● **TASK DETAILS**
Extend the description of the sol producing section 10B that follows by writing the next passage after its last sentence.

BEGIN TEXT EXCERPT

The sol producing section 10B includes a mixing section 11 that prepares a mixed liquid M containing a silica precursor, a catalyst and a macropore forming agent, a first feeding section 12 that feeds the silica precursor to the mixing section 11, a second feeding section 13B that feeds the catalyst and the macropore forming agent in admixture with each other, to the mixing section 11, a discharging pipe 14 that discharges the mixed liquid M from the mixing section 11, and a cooling section 15 that cools the mixed liquid M flowing through the discharging pipe 14, to 35° C. or less. The sol producing section 10B may include a recovering container 17 that recovers the mixed liquid M discharged through the discharging pipe 14.
The above description about the sol producing section 10A applies to any element in a configuration of the sol producing section 10B, such any element being represented by the same symbol as in the sol producing section 10A, unless otherwise defined. Hereinafter, any element in a configuration of the sol producing section 10B, such any element being different from that of the sol producing section 10A, is described.
The sol producing section 10B is different from the sol producing section 10A in that the second feeding section 13B is adopted.
The second feeding section 13B includes a storing tank 131 a that stores a stock liquid L2 a containing the catalyst, a feeding pipe 132 a that feeds the stock liquid L2 a in the storing tank 131 a, to a joining section 130, and a pump 133 a provided in the feeding pipe 132 a. In addition, the second feeding section 13B includes a storing tank 131 b that stores a stock liquid L2 b containing the macropore forming agent, a feeding pipe 132 b that feeds the stock liquid L2 b in the storing tank 131 b, to the joining section 130, and a pump 133 b provided in the feeding pipe 132 b. Furthermore, the second feeding section 13B includes a feeding pipe 132 d that feeds a mixed liquid L2 d, which is a mixed liquid of the stock liquids L2 a and L2 b generated in the joining section 130, to the mixing section 11.
The second feeding section 13B feeds the stock liquid L2 a in the storing tank 131 a through the feeding pipe 132 a to the joining section 130 by use of suction force and ejection force of the pump 133 a. In addition, the second feeding section 13B feeds the stock liquid L2 b in the storing tank 131 b through the feeding pipe 132 b to the joining section 130 by use of suction force and ejection force of the pump 133 b. Furthermore, the second feeding section 13B feeds the mixed liquid L2 d generated in the joining section 130, through the feeding pipe 132 d to the mixing section 11 by use of ejection force of the pumps 133 a and 133 b. Thus, the catalyst and the macropore forming agent are fed in the form of the mixed liquid L2 d (namely, in admixture with each other) to the mixing section 11 by the second feeding section 13B.
The joining section 130 is a portion that joins the feeding pipe 132 a and the feeding pipe 132 b. The stock liquid L2 a fed through the feeding pipe 132 a and the stock liquid L2 b fed through the feeding pipe 132 b are joined in the joining section 130.
The above description about the catalyst also applies to the catalyst contained in the stock liquid L2 a, and the above description about the macropore forming agent also applies to the macropore forming agent contained in the stock liquid L2 b.

END TEXT EXCERPT
BEGIN DATA FOR REVIEW

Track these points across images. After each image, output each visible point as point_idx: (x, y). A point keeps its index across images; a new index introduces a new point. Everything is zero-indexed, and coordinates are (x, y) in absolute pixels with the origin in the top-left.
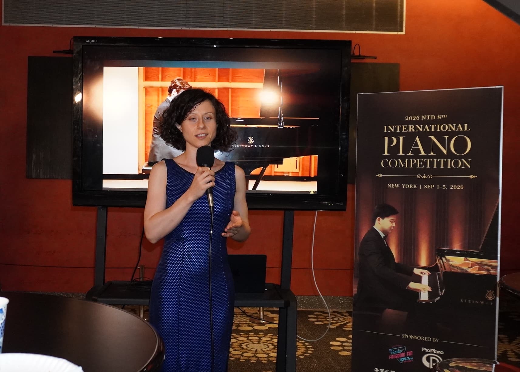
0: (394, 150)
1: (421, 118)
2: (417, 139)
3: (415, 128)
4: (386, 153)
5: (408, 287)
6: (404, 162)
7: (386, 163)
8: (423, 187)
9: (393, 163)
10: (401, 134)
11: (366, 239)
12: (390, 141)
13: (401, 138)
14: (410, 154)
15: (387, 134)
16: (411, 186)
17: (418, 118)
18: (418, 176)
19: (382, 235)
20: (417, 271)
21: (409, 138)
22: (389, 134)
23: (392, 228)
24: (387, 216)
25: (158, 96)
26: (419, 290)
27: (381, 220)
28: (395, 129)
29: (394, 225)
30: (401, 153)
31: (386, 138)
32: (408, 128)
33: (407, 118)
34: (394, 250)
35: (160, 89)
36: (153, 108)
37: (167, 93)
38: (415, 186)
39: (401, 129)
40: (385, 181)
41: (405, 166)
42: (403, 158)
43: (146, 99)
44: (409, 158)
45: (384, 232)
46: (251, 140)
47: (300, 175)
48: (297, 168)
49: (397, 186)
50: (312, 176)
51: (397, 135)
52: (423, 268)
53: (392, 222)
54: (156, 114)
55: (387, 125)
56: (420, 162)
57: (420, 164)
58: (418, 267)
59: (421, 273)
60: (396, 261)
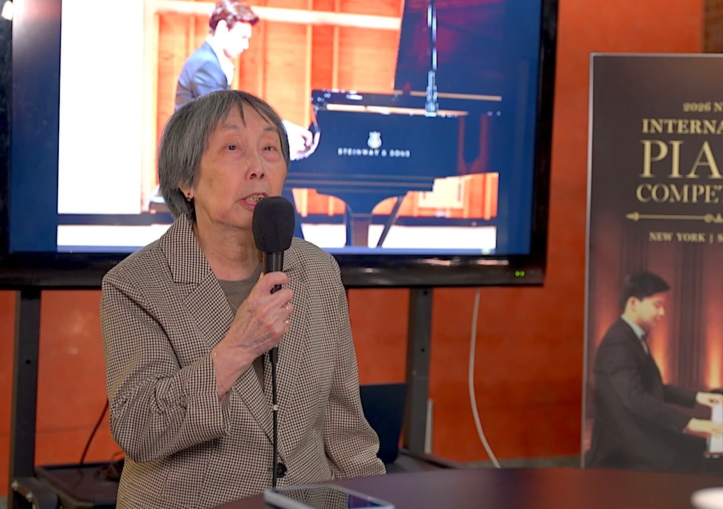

END DATA FOR REVIEW
BEGIN DATA FOR REVIEW

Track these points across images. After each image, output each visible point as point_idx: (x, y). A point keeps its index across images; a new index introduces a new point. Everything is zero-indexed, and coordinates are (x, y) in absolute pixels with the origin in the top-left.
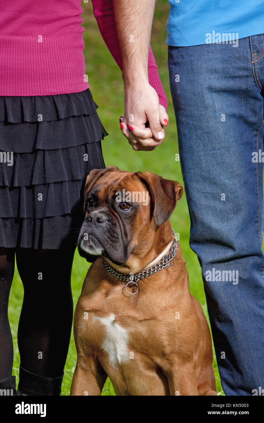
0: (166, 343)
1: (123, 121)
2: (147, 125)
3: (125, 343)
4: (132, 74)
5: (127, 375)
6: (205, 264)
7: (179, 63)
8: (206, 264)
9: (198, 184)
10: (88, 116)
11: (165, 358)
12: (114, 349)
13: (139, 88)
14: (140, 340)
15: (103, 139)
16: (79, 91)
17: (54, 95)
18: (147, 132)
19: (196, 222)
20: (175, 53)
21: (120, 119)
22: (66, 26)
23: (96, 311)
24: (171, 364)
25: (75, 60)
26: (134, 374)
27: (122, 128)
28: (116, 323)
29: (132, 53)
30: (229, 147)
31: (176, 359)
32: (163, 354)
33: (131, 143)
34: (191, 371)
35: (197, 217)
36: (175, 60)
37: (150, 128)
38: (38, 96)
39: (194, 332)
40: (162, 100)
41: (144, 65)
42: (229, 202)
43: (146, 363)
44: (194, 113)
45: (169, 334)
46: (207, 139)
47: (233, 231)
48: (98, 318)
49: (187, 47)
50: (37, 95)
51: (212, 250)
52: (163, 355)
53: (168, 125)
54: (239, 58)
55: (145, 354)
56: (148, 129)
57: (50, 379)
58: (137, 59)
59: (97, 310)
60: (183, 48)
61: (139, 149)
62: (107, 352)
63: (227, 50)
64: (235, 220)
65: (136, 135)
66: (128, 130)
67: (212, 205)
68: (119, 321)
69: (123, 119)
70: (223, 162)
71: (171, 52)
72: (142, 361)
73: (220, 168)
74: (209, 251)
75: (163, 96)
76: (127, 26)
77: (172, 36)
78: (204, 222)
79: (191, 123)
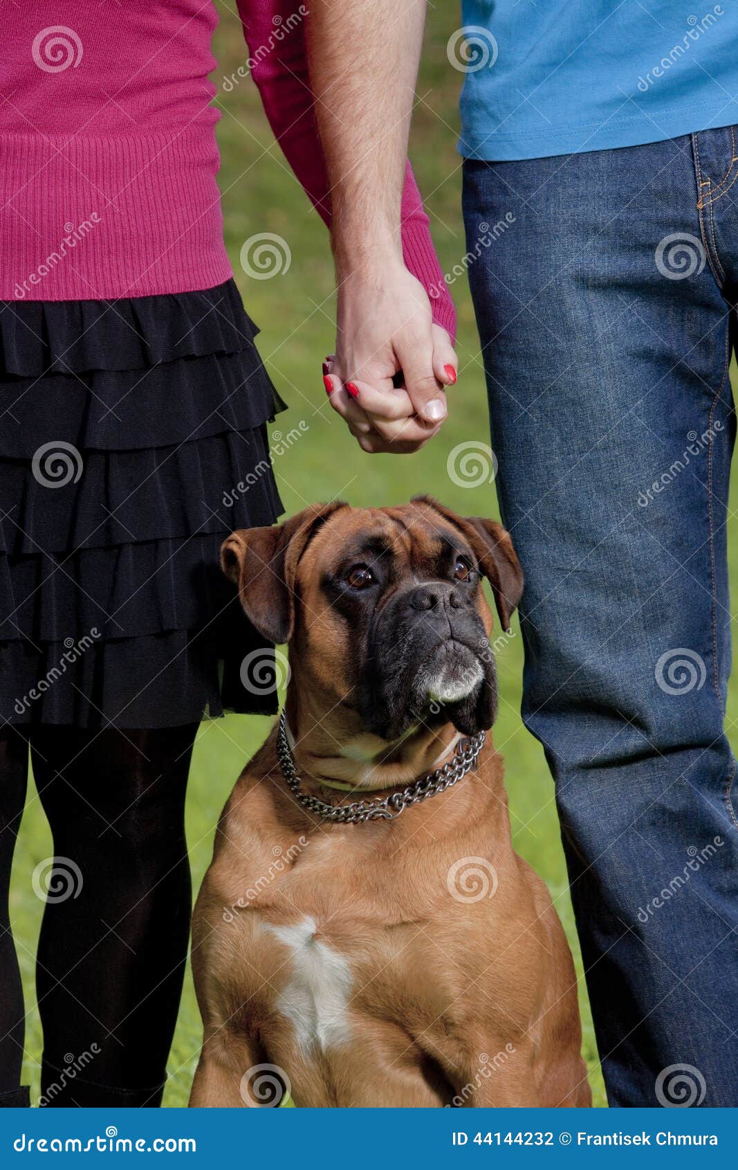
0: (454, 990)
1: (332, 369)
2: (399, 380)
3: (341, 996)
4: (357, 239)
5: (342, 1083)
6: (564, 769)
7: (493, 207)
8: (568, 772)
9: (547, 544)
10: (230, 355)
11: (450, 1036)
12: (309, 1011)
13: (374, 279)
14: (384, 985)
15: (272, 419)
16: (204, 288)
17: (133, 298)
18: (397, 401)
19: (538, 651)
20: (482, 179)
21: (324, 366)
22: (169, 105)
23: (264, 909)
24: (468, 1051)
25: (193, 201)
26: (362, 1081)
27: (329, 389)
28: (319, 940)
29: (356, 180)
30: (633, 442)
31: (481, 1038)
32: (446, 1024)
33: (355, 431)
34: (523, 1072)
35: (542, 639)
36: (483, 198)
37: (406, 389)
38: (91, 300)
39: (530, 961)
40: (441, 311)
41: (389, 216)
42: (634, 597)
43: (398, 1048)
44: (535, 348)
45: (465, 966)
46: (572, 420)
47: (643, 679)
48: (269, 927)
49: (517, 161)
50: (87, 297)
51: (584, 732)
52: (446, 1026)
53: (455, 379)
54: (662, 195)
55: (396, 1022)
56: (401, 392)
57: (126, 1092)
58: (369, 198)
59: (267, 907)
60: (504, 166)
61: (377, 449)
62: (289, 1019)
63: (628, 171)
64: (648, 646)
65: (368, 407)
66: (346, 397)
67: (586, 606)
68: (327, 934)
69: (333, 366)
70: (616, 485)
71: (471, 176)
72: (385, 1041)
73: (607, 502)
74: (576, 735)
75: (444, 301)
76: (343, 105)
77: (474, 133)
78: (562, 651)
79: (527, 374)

END DATA FOR REVIEW

● **RESULT**
The stock liquids L2 a and L2 b may each contain a solvent. The above description about the solvent contained in the stock liquid L1 also applies to the solvents contained in the stock liquids L2 a and L2 b.
In a case where the catalyst is a liquid at ordinary temperature, the stock liquid L2 a may contain no solvent and may be singly formed from the catalyst. In a case where the macropore forming agent is a liquid at ordinary temperature, the stock liquid L2 b may contain no solvent and may be singly formed from the macropore forming agent.
One of the stock liquids L2 a and L2 b may contain a mesopore forming agent, or both of them may each contain a mesopore forming agent. The above description about the mesopore forming agent also applies to the mesopore forming agent contained in the stock liquid L2 a and/or the mesopore forming agent contained in the stock liquid L2 b.
In a case where one of the stock liquids L2 a and L2 b contains the mesopore forming agent or where both of them each contain the mesopore forming agent, the mesopore forming agent(s) is/are fed in the form of the mixed liquid L2 d (namely, in admixture with the catalyst and the macropore forming agent) to the mixing section 11 by the second feeding section 13B.
The feeding pipe 132 a may be provided with a flow meter 134 a that detects the flow rate of the stock liquid L2 a flowing through the feeding pipe 132 a.
The feeding pipe 132 a may be provided with a flow regulator 135 a that regulates the flow rate of the stock liquid L2 a flowing through the feeding pipe 132 a. The flow regulator 135 a is, for example, a valve. The flow regulator 135 a may regulate the flow rate of the stock liquid L2 a flowing through the feeding pipe 132 a, based on the flow rate of the stock liquid L2 a, detected by the flow meter 134 a.
The feeding pipe 132 b may be provided with a flow meter 134 b that detects the flow rate of the stock liquid L2 b flowing through the feeding pipe 132 b.
The feeding pipe 132 b may be provided with a flow regulator 135 b that regulates the flow rate of the stock liquid L2 b flowing through the feeding pipe 132 b. The flow regulator 135 b is, for example, a valve. The flow regulator 135 b may regulate the flow rate of the stock liquid L2 b flowing through the feeding pipe 132 b, based on the flow rate of the stock liquid L2 b, detected by the flow meter 134 b.
The feeding pipe 132 a and the feeding pipe 132 b are joined in the joining section 130. The stock liquid L2 a fed through the feeding pipe 132 a and the stock liquid L2 b through the feeding pipe 132 b are joined in the joining section 130, to thereby generate a mixed liquid L2 d as a mixed liquid of the stock liquids L2 a and L2 b. The mixed liquid L2 d generated in the joining section 130 is fed through the feeding pipe 132 d to the mixing section 11.
The joining section 111 of the mixing section 11 is a portion that joins the feeding pipe 122 and the feeding pipe 132 d. The stock liquid L1 fed through the feeding pipe 122 and the mixed liquid L2 d fed through the feeding pipe 132 d are joined in the joining section 111. The stock liquid L1 and the mixed liquid L2 d joined in the joining section 111 flow into the mixing pipe 112 a through the connecting pipe 113 and the inflow port of the mixing pipe 112 a.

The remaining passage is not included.